Bosch to Expand SiC Chips Production

Bosch, a German multinational engineering and technology company, has announced the beginning of volume production of SiC (silicon carbide) chips as of December 2021. Power semiconductors made of silicon carbide (SiC) are small, powerful, and extremely efficient and in the future more and more automotive manufacturers worldwide for their production vehicles will rely on these chips.

 

Silicon carbide (SiC) semiconductors enable higher power density and efficiency. Lower energy losses, higher switching frequencies and less chip area make silicon carbide switches extremely attractive for use in electric vehicles. The BT1M family of silicon carbide switches is designed for power applications like on-board chargers, DC/DC converters and inverters in (hybrid) electric vehicles.

“The future for silicon carbide semiconductors is bright. We want to become a global leader in the production of SiC chips for electromobility,” says Harald Kroeger, member of the board of management of Robert Bosch GmbH. Two years ago, the supplier of technology and services had announced that it would push ahead with the development of SiC chips and enter production. For this, Bosch has developed its own highly complex manufacturing processes, which it has been using to produce the special semiconductors since the beginning of 2021 – initially as samples for customer validation. “Our order books are full, thanks to the boom in electromobility,” Kroeger says. In the future, Bosch intends to expand its production capacity for SiC power semiconductors to a unit volume running into the hundreds of millions. The company has already started expanding the clean-room space at its Reutlingen plant. In parallel, work is also being done on the second generation of SiC chips, which will be even more efficient and should be ready for volume production as of 2022. Bosch is receiving support for the development of these innovative manufacturing processes for SiC semiconductors from the German Federal Ministry for Economic Affairs and Energy (BMWi) as part of the ‘Important Project of Common European Interest (IPCEI) Microelectronics’ program. “For several years now, we have been providing support to help establish semiconductor production in Germany. Bosch’s highly innovative semiconductor production strengthens the microelectronics ecosystem in Europe and is a further step toward greater independence in this key field of digitalization,” says Peter Altmaier, Germany’s Federal Minister for Economic Affairs.

• What is being asked
Pick up the article on Bosch's silicon carbide chip production where it stops, and continue it in the same formal register.

• Given records
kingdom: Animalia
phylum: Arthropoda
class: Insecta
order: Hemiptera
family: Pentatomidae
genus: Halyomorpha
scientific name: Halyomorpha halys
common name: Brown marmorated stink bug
==
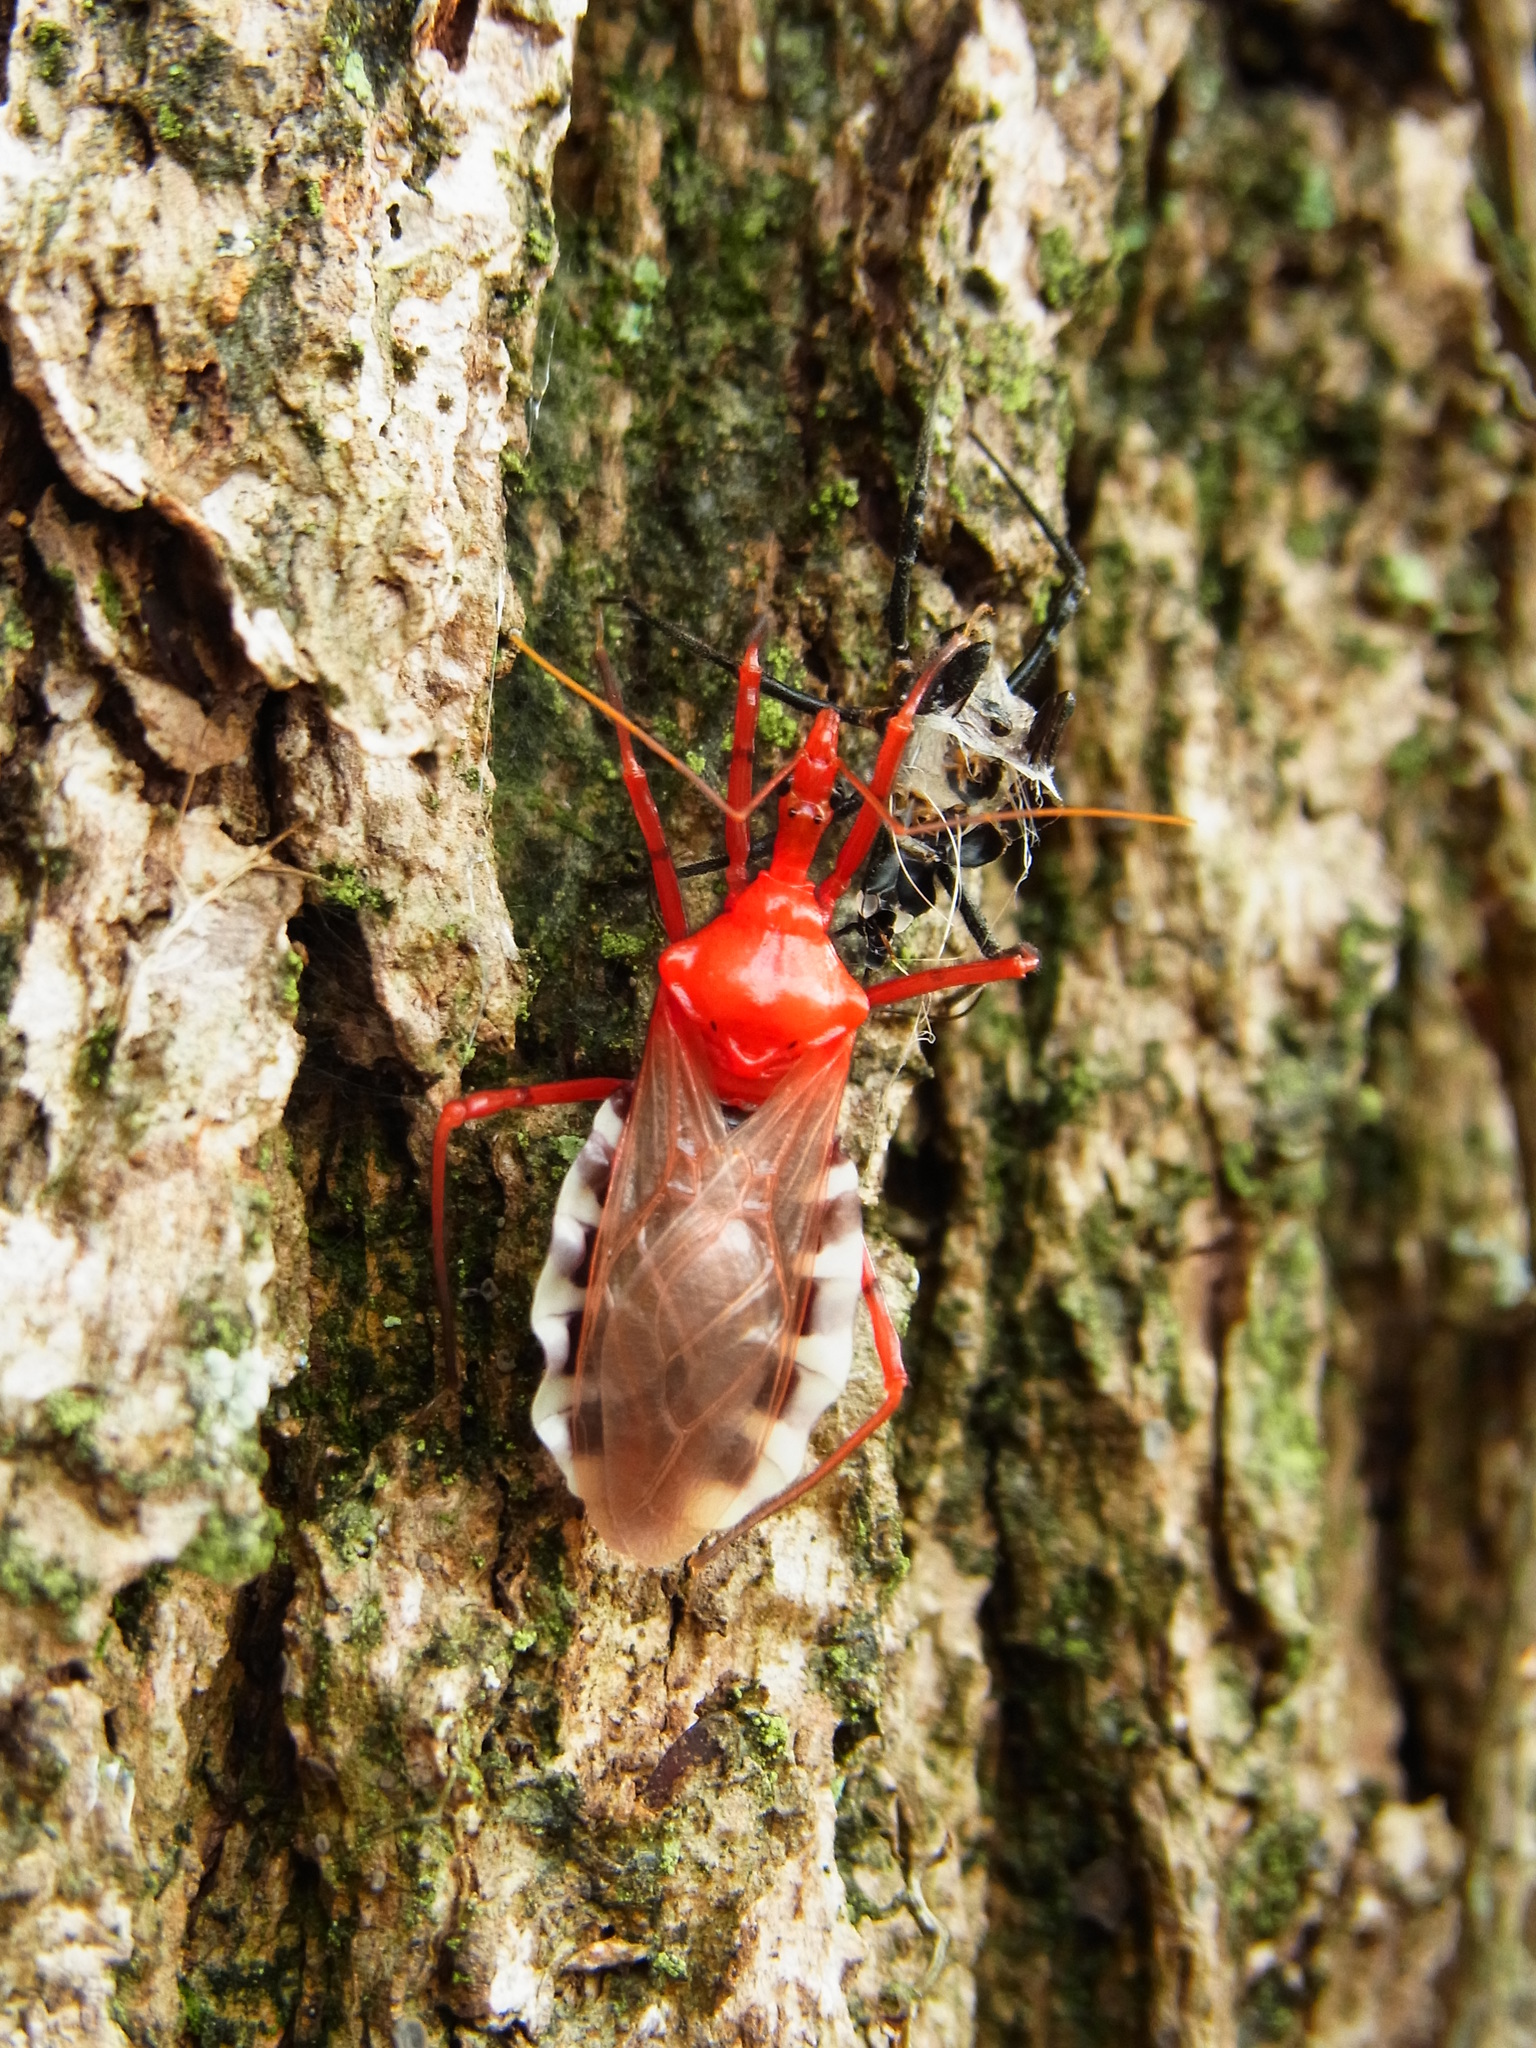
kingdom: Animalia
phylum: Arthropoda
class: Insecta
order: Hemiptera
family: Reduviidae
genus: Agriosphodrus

• Answer
 

Rising demand for silicon carbide power semiconductors

Around the world, demand for silicon carbide power semiconductors is rising. A forecast by the market research and consulting company Yole indicates that, between now and 2025, the SiC market as a whole will grow on average by 30 percent a year to over 2.5 billion dollars. At around 1.5 billion dollars, the SiC car market is expected to account for the lion’s share. “Silicon carbide power semiconductors make particularly efficient use of energy. This material’s advantages really come to the fore in energy-intensive applications such as electromobility,” Kroeger says. In the power electronics of electric vehicles, silicon carbide chips ensure that drivers can drive significantly further on one battery charge – on average around 6 percent further than with their pure silicon counterparts. In order to meet steadily increasing demand for these semiconductors, an extra 1,000 square meters were already added to the clean-room space at the Bosch wafer fab in Reutlingen in 2021. Another 3,000 square meters will be added by the end of 2023. The new space will house state-of-the-art production facilities for manufacturing silicon carbide semiconductors using processes developed in-house. To achieve this, Bosch’s semiconductor experts are building on their decades of expertise in chip manufacturing. In the future, the company – incidentally the only automotive supplier to produce its own silicon carbide chips – plans to manufacture the semiconductors on 200-millimeter wafers. Compared with today’s 150-millimeter wafers, this will deliver sizeable economies of scale. After all, it takes several months for a single wafer to pass through several hundred process steps in countless machines. “By producing on larger wafers, we can manufacture significantly more chips in one production run and thus supply more customers,” Kroeger adds.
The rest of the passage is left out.